■ Excerpted passage

┌──

Detecting phylogenetic signal and adaptation in papionin cranial shape by decomposing variation at different spatial scales

Cite this dataset

Grunstra, Nicole; Le Maítre, Anne; Bartsch, Silvester; Mitteroecker, Philipp (2020). Detecting phylogenetic signal and adaptation in papionin cranial shape by decomposing variation at different spatial scales [Dataset]. Dryad. https://doi.org/10.5061/dryad.zkh189373

Abstract

Phylogenetic reconstruction based on morphometric data is hampered by homoplasies. For example, many similarities in cranial form between primate taxa more strongly reflect ecological similarities rather than phylogenetic relatedness. However, the way in which the different cranial bones constitute cranial form is, if at all, of less functional relevance and thus largely hidden from selection. We propose that these “constructional details” are better indicators of phylogenetic history than any large-scale shape feature or raw form variable. Within a geometric morphometric context, we show how to analyze the relative extent of bones independently of differences in overall shape. We also show how to decompose total shape variation into small-scale and large-scale shape variation. We apply both methods to the midsagittal cranial morphology of papionin monkeys, which are well known for the discrepancy between morphological similarities and phylogenetic relationships. We study phylogenetic signal and functional adaptation using a molecular phylogeny and contextual data on feeding ecology and locomotor behavior. As expected, total cranial shape, bone outline shape, and large-scale shape features were only weakly associated with phylogenetic distance. But the relative bone contributions and small-scale shape features were both highly correlated with phylogenetic distances. By contrast, the association with ecological and behavioral variables was strongest for the outline shape and large-scale shape features. Studies of morphological adaptation and phylogenetic history thus profit from a decomposition of shape variation into different spatial scales.

└──

■ Available data
┌──

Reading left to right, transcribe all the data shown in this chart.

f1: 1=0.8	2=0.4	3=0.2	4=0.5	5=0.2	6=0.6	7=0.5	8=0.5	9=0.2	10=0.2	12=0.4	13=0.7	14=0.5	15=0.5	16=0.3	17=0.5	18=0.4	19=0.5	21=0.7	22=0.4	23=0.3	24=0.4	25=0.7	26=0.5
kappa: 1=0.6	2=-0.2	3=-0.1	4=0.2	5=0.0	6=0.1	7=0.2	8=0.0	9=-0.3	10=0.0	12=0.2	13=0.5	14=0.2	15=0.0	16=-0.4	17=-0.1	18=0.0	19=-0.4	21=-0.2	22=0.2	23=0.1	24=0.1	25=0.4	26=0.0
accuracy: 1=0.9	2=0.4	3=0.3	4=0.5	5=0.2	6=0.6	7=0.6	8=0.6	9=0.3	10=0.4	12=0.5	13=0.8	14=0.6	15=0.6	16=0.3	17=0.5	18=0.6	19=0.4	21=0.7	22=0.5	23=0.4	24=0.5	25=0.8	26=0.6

└──

■ Required tasks
**1.** Answer each question from the dataset description, one line per answer, marked as the questions are.
(a) In what year was the dataset published, according to the citation?
(b) Which part of the cranial morphology of papionin monkeys were the methods applied to?
(c) Which two shape measures were highly correlated with phylogenetic distances?
**2.** List every author named in the citation of the dataset description.

■ Results in order
**1.**
(a) 2020
(b) The midsagittal cranial morphology
(c) The relative bone contributions and small-scale shape features

**2.**
Nicole Grunstra
Anne Le Maítre
Silvester Bartsch
Philipp Mitteroecker